Dongkkka/pi0_dashboard_0904_20k_16bs
PI0: Cyclo dashboard, 20,000 steps, batch size 16
Final 20,000-step checkpoint for pick up the bottle and place it into basket. The trained LoRA adapter is merged into its pinned base model for ordinary LeRobot policy loading. Saved processors and normalization statistics are included.
Training
- Batch size: 16; optimizer steps: 20,000; seed: 42.
- Base:
lerobot/pi0_base, revision25c379b52ba2ff8788cab921758a3cc3fe3f77f2. - LoRA rank 16, alpha 32; BF16; learning rate 1e-4 to 1e-5; warmup 1,000.

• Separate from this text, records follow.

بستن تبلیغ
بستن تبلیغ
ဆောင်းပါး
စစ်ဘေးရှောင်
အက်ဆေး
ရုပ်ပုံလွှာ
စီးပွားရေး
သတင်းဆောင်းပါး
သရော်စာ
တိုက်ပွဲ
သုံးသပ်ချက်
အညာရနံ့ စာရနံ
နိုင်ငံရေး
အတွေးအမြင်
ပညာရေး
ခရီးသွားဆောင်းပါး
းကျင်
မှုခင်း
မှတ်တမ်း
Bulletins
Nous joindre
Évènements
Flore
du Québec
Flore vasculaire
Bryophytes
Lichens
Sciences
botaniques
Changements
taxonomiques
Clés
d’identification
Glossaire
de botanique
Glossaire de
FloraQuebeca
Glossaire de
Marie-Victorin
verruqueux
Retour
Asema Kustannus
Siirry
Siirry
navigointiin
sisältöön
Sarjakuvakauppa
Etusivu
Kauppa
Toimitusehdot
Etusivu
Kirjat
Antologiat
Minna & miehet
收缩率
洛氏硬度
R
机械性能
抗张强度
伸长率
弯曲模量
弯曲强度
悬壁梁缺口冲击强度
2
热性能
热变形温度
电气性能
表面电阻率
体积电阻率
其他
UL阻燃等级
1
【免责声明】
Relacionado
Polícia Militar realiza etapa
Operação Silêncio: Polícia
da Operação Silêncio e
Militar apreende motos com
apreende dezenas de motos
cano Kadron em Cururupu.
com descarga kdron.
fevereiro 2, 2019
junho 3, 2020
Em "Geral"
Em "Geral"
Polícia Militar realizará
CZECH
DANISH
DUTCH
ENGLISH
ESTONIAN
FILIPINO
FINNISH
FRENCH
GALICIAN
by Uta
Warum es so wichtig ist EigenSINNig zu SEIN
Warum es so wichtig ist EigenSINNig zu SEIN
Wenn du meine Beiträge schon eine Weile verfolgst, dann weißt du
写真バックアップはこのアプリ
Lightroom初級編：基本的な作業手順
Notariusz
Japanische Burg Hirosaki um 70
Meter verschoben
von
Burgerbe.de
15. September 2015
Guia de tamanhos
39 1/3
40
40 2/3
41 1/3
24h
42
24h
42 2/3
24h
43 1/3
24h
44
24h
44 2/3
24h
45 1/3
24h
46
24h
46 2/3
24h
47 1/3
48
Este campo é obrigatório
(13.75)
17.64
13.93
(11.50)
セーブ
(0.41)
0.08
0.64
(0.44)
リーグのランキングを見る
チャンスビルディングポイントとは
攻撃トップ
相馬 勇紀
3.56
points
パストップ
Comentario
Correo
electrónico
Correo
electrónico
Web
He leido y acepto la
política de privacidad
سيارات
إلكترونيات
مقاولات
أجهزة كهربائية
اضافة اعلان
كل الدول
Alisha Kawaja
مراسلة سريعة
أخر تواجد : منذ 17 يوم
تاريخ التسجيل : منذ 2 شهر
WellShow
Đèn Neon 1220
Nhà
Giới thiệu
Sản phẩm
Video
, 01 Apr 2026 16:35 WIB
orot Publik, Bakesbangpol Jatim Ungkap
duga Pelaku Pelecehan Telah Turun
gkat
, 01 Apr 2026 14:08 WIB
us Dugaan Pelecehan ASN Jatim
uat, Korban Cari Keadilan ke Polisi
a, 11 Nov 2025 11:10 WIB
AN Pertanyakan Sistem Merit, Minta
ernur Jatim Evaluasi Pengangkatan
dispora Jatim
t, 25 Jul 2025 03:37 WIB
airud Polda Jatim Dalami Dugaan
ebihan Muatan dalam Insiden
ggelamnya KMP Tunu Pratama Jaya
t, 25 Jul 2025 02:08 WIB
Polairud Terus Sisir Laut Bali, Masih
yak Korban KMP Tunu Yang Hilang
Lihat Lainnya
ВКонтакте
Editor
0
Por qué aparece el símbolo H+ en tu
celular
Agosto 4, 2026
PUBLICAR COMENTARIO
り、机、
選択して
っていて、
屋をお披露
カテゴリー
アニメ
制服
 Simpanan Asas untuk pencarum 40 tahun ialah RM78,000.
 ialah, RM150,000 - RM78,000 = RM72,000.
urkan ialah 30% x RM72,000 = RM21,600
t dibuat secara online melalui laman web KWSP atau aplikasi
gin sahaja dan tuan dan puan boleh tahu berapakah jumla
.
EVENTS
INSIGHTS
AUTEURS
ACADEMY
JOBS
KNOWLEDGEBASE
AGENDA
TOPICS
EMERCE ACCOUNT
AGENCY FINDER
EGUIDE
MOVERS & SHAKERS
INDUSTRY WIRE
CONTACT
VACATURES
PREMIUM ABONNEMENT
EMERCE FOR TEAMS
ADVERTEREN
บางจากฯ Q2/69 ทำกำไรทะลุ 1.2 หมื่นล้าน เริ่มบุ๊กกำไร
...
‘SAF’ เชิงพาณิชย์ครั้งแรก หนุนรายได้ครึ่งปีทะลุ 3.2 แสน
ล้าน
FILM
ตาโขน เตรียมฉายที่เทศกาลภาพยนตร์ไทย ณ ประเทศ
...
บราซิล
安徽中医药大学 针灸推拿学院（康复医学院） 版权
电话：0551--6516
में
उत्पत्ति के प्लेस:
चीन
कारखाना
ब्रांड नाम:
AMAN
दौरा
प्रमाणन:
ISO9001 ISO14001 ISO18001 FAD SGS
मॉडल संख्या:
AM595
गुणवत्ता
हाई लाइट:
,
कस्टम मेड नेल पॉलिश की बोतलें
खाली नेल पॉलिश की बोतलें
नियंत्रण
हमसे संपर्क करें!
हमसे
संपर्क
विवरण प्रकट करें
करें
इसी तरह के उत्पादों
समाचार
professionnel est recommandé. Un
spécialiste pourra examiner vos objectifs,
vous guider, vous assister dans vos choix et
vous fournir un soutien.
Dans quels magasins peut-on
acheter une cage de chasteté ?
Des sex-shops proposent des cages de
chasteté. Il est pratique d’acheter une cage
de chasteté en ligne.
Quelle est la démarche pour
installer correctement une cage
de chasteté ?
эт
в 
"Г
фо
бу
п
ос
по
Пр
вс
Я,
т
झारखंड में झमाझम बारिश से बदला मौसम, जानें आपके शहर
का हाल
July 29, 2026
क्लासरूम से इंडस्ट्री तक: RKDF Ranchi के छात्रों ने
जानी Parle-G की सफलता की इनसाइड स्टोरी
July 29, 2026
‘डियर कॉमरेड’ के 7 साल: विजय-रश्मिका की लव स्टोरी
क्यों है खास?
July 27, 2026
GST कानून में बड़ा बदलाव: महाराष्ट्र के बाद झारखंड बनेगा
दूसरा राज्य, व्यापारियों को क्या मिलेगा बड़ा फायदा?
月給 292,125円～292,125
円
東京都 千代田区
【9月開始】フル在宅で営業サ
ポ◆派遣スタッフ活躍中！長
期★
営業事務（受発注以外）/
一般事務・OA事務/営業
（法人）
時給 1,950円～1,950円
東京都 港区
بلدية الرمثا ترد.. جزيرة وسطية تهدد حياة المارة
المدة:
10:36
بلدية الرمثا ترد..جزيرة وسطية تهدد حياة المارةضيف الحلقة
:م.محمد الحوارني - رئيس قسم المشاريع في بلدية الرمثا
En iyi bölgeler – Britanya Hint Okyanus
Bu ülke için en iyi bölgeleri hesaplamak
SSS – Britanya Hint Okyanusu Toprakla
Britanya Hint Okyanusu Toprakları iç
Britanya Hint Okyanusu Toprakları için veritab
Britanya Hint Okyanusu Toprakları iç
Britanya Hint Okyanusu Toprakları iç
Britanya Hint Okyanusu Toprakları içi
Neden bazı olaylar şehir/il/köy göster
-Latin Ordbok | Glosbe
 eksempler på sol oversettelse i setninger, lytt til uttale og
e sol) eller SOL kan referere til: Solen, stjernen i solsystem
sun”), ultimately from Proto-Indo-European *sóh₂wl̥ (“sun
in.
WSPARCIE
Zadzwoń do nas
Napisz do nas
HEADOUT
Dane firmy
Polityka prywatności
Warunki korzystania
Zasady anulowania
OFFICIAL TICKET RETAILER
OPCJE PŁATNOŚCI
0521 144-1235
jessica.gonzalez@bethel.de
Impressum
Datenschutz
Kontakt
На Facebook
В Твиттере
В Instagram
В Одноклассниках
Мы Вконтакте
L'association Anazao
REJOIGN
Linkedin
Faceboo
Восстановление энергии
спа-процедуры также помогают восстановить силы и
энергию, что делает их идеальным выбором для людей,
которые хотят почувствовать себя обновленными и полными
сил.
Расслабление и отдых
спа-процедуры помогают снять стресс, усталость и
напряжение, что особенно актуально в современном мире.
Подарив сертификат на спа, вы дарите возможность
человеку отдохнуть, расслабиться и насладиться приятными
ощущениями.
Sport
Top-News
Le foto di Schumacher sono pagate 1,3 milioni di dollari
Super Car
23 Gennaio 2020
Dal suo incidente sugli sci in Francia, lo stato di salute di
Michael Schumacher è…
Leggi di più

- All 28 episodes / 5,133 frames used for training; no held-out split.
- Cameras:
observation.images.rgb.cam_left_head,observation.images.rgb.cam_left_wrist,observation.images.rgb.cam_right_wrist. - State/action dimension: 22; action chunk: 50.
- First 19 action channels are absolute joint positions; last three are mobile-base velocities.
- State and action use the saved mean/std normalization; relative actions are disabled.
Loading
from lerobot.policies.pi0.modeling_pi0 import PI0Policy
from lerobot.policies.factory import make_pre_post_processors
repo_id = "Dongkkka/pi0_dashboard_0904_20k_16bs"
policy = PI0Policy.from_pretrained(repo_id).to("cuda").eval()
preprocessor, postprocessor = make_pre_post_processors(
policy.config, pretrained_path=repo_id,
preprocessor_overrides={"device_processor": {"device": "cuda"}},
)Use the Cyclo LeRobot environment used for training. The saved processor references the google/paligemma-3b-pt-224 tokenizer, which is fetched separately when needed. train_config.json preserves the original training paths and LoRA configuration for provenance; the published model itself has the adapter merged. Optimizer and resume states remain in the local training checkpoint.
Verification
Training completed successfully at step 20,000. Base weights loaded strictly and all loaded adapter tensors matched the saved adapter exactly. Safe merging, saved-weight comparisons after reload, and finite (1, 50, 22) inference from one training observation passed. BF16 before/after merge differences are recorded in merge_report.json. This is a serialization and inference check, not a robot success-rate or held-out generalization evaluation.